Extracted data =>
((
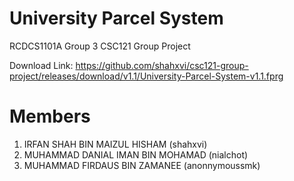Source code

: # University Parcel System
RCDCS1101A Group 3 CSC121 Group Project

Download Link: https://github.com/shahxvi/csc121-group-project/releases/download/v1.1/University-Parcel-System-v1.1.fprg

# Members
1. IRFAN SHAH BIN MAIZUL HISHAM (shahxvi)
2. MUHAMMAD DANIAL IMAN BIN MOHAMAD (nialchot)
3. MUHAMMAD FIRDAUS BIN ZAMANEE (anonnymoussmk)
))
((
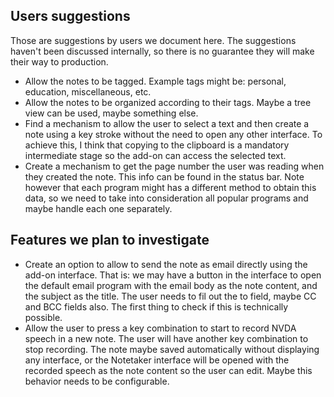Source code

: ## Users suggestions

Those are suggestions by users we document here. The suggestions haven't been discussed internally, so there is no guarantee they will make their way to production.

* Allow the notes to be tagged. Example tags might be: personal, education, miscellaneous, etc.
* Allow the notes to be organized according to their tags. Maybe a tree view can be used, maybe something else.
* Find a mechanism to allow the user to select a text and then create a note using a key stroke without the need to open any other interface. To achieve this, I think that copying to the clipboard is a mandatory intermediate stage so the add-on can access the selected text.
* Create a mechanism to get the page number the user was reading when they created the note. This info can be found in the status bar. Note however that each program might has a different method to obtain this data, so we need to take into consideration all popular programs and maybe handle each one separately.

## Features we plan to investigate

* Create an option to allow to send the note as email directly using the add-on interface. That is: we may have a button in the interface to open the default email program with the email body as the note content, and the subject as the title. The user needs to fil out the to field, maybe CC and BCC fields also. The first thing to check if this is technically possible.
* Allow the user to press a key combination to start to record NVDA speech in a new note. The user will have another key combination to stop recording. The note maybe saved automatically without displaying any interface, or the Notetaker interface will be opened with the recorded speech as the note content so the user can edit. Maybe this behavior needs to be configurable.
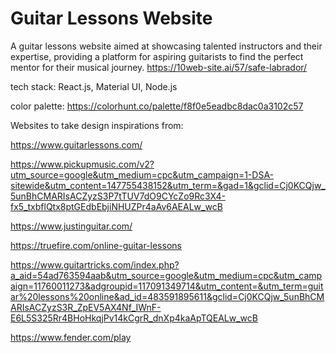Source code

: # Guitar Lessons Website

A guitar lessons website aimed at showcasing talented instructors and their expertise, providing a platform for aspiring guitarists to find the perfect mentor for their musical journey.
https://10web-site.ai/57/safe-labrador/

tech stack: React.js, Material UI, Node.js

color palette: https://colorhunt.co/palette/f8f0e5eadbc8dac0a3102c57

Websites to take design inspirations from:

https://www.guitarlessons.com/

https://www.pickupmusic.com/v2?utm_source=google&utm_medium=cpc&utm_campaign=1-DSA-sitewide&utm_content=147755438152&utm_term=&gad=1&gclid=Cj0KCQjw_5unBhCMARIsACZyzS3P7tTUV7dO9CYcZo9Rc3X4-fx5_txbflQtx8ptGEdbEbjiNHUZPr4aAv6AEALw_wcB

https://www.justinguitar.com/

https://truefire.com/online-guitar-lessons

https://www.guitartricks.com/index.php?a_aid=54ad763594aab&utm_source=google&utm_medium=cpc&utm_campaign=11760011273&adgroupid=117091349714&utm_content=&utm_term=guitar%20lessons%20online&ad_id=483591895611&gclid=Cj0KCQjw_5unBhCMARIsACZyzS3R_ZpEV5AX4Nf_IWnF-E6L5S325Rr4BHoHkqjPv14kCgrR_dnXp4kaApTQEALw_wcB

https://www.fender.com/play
))
Assigned task => Write down exactly the span of lines above from the one containing "## Users suggestions" to the one containing "each one separately.", both ends included.

Answer for the task =>
: ## Users suggestions

Those are suggestions by users we document here. The suggestions haven't been discussed internally, so there is no guarantee they will make their way to production.

* Allow the notes to be tagged. Example tags might be: personal, education, miscellaneous, etc.
* Allow the notes to be organized according to their tags. Maybe a tree view can be used, maybe something else.
* Find a mechanism to allow the user to select a text and then create a note using a key stroke without the need to open any other interface. To achieve this, I think that copying to the clipboard is a mandatory intermediate stage so the add-on can access the selected text.
* Create a mechanism to get the page number the user was reading when they created the note. This info can be found in the status bar. Note however that each program might has a different method to obtain this data, so we need to take into consideration all popular programs and maybe handle each one separately.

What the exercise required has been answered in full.